> _Tasks and exercises_:
a) Reproduce the piece on visiting battlefields starting at "The Gallipoli campaign" and ending at "from his armchair.", switching "armchair" to "desk".
b) Pick up the piece on visiting battlefields after its final sentence and keep writing it.

** Start of Selection **

I’ve made the majority of my visits to European battlefields in either the fall or winter when the weather is often not the best. Rain and mud are a default setting on these trips and getting good light for photography can be a challenge too far.
It was snowing in September when I was in Italy last year, but the Dolomites get that sort of weather and it helped to underline the arduous nature of the battlefield Italian and Austrian troops fought over.
The Gallipoli battlefield in Turkey is a total contrast. The heat is remorseless and the landscape is beautiful but unforgiving. There are plenty of things that bite and sting and even more to trip over or slip on. The walking route always seems to take you up rather than down and kit gets ripped, broken or lost. After a hard day slogging around putting on a real sweat it is a relief to get back to base for a shower and a cold beer before dinner. Bloody tourists! What do they know? Imagine having to live and fight in such a place.
The Gallipoli campaign has had its champions over the years who love an ‘if only’ and talk of near run things, but there are enough excellent books around now to kick that nonsense into touch. It was a badly implemented ridiculous plan that is pinned forever to the reputation of Winston Churchill for dreaming it up from his armchair.

** End of Selection **
** Start of Record list **

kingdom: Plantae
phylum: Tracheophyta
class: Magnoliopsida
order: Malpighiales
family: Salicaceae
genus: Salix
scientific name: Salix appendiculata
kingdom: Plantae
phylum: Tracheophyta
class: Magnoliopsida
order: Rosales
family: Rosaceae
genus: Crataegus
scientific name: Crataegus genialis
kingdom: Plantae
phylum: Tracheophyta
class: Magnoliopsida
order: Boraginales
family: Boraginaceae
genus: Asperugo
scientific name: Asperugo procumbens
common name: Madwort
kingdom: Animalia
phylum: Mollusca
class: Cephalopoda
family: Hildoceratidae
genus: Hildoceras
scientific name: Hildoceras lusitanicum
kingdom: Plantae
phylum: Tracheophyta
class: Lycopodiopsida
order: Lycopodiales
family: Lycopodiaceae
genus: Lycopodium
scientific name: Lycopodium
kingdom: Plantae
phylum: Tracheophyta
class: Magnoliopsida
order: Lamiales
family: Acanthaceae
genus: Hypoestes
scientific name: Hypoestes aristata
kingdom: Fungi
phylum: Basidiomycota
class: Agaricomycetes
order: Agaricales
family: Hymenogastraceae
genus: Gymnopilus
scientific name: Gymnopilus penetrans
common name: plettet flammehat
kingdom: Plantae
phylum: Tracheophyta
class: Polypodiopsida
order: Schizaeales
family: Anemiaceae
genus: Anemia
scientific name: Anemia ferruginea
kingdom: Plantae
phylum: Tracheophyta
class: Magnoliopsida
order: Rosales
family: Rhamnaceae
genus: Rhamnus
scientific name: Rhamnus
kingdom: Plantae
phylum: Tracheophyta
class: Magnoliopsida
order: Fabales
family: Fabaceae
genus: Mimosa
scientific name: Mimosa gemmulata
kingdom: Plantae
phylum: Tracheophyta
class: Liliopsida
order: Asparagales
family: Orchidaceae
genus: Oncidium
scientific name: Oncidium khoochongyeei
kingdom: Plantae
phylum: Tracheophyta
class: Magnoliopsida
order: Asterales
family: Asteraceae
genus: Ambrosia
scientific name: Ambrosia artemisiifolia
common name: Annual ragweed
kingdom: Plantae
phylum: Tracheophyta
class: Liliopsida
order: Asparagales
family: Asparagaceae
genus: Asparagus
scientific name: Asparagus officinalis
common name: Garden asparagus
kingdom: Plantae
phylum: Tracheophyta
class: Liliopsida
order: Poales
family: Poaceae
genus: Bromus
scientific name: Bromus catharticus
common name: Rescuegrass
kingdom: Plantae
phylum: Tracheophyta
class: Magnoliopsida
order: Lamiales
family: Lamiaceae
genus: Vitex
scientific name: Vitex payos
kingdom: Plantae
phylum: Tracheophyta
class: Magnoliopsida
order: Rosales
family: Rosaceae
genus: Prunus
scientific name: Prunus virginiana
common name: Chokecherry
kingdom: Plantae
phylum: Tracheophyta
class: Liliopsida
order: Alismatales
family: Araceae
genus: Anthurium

** End of Record list **

> _Final results_:
a)
The Gallipoli campaign has had its champions over the years who love an ‘if only’ and talk of near run things, but there are enough excellent books around now to kick that nonsense into touch. It was a badly implemented ridiculous plan that is pinned forever to the reputation of Winston Churchill for dreaming it up from his desk.

b)
The British generals Hamilton and Stopford are damned for making such a pig’s ear of it. There is so much myth and fiction attached to the campaign that some people in Australasia don’t even realise British and French forces were even there. Others think all the Brits did was to sit around drinking tea; ignoring the inconvenient truth the hallowed brew needs water and there was never enough of it brought in from Egypt.
Histories have tended to ignore the chief deciding factor of the campaign’s failure – the defending Turks who were magnificent. The modern state may be causing a few ripples but make no mistake the men who defended their country from allied invasion in 1915 were lions who quite rightly fought to the death to protect their homeland. How much more can any nation ask of it’s soldiery?
The great hero from this is Mustafa Kemal, better known as Kemal Ataturk, one of the most exceptional men of the 20th century. Amid the post war chaos when the maps of Europe and the near East were changing it was Kemal who showed magnanimity towards his former enemies and this helps explain why there are fine monuments and cemeteries for the invaders on Turkish soil when other nations would have swept the stain away. The result is to make Gallipoli a very special battlefield.
This book by Simon Doughty and James Kerr is a sumptuous affair produced with considerable style and imagination. The text and photographs complement each other in every sense and the overall effect is an easy on the eye and yet melancholy experience. Many of the images are taken in a gloomy light that offers a brooding view of the killing grounds of Anzac, Suvla and Krithia. I am really impressed by the broad coverage of the battlefield and much of the details. This isn’t a guidebook but it would definitely work as the basis for any trip you care to plan.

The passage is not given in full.